I would be inclined to feel very much the same as you regarding Mr Man's setting up a business.Problem for anyone in business atm is recession - ok that's an obvious statement ! But bad enough without even taking into consideration impact on Mr Man's health in running a business and of course your stress levels. I always am cautious though, as much inbuilt as learnt. That said I can appreciate Mr Man's need to want to be working rather thsn claim benefits.I am glad that for all my Hubby's apparent hassles at work that he still does go out and do something on a daily basis. We all need to feel that we have an a purpose.
I completely understand your anxieties and differing abilities to carry out tasks such as washing up/shopping etc.All too often I think we go into some form of overdrive in coping with emergencies and that weeks later renders us unable to function and relax back into post emergency mode. You are right it happens to be a common response for carers. I use the word 'relax' tentatively cos if you are anything like me it's a case of always being on high alert - even if not directly relating to Hubby's condition.In my case it is catastrophising for England that has been learnt and as much to do with my anxiety make - up !

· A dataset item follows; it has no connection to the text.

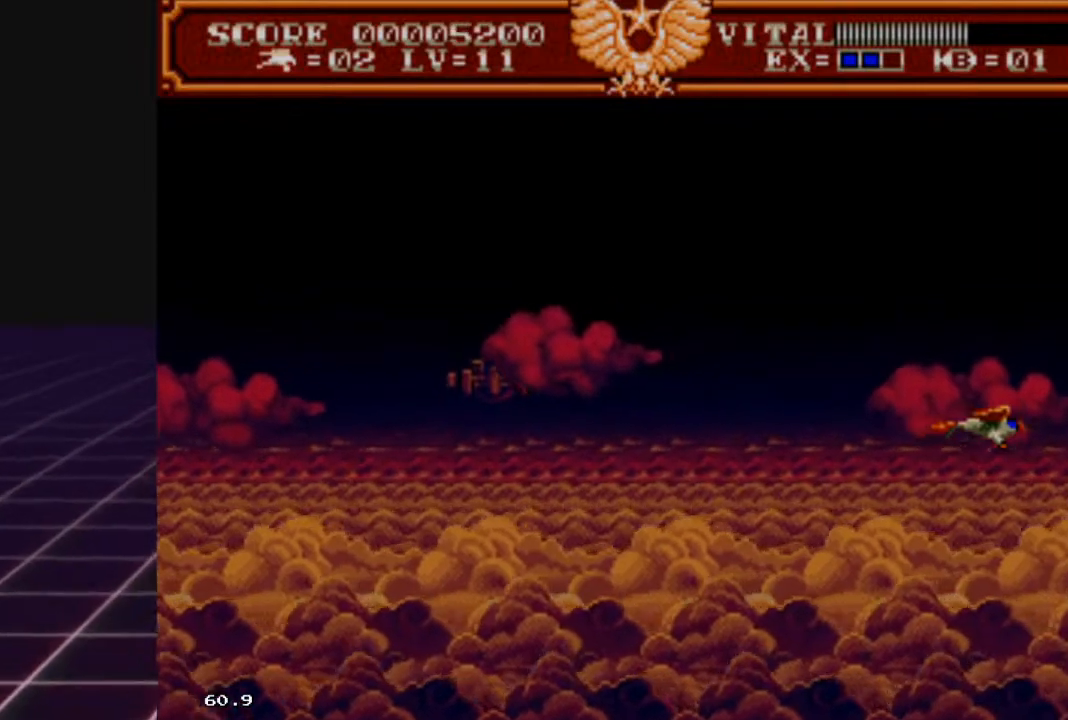
{"buttons": ["R2"], "left_stick": "left", "right_stick": "center", "events": [[267, "left_stick", "left"], [367, "R2", "down"]]}
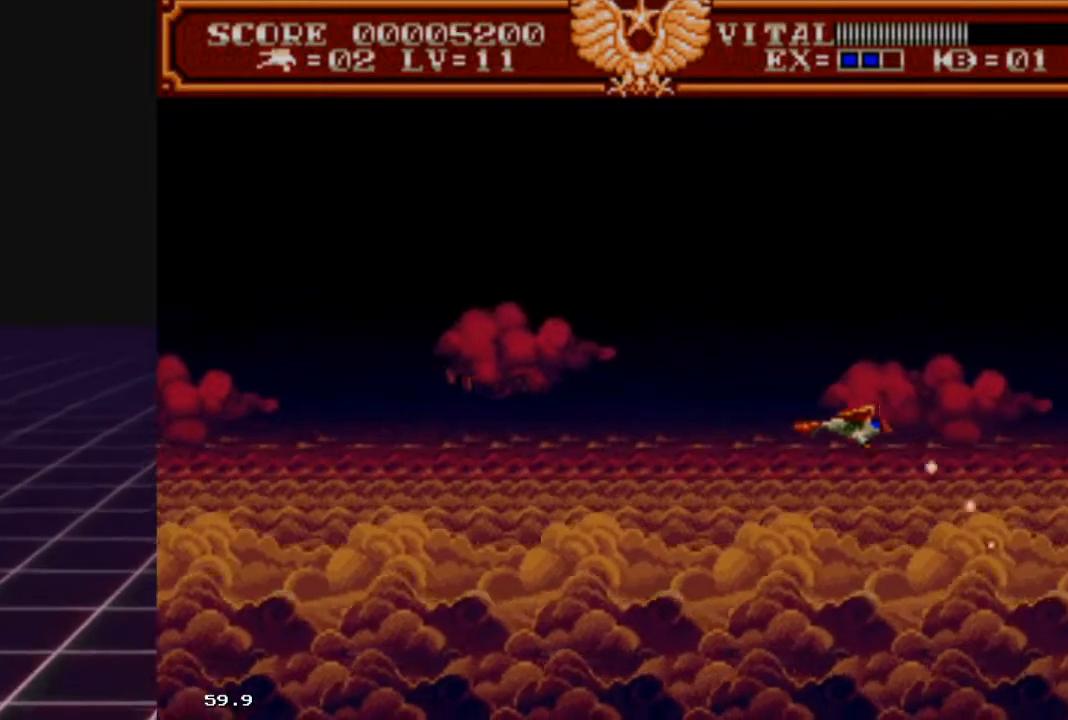
{"buttons": ["R2"], "left_stick": "up", "right_stick": "center", "events": [[200, "left_stick", "up-left"], [433, "left_stick", "up"]]}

Anyway not sure what else I can say, other than take good care of yourself.Because that is something us carers do not do enough of !!!!

Lots of love
Sis xxx

Maz said...

I fully understand what you mean as I'm still working a few hours myself and dealing with the dreaded forms, DWP etc.

It's very daunting coping with such a big change.

Coo is not able to go back to work - I don't think he ever will be but sometimes he does think what if and my heart is in my mouth as both times he tried this were a disaster and a total nightmare of paperwork, forms and stress to contend with!

Keep strong!

maz x

Anonymous said...

I have been lurking on your blog and have decided to out myself.
My hubby was dx'd with schitzophrenia 18 yrs ago, and let me tell you it has been a rough road. I am an RN and he is a machinist, which is perfect for him, little to no people to interact with, just machines and numbers that he can always trust to be consistant, no feeling involved, no misunderstandings.
He was on disability here in the states for awhile and it was good, he needed it. Then, he got better and didn't need it and found a job. I was worried, but he has consistantly worked for about 15 years. I guess the system worked for us, when he was at his sickest, he received his benefits. Now, he works and that is what he needs.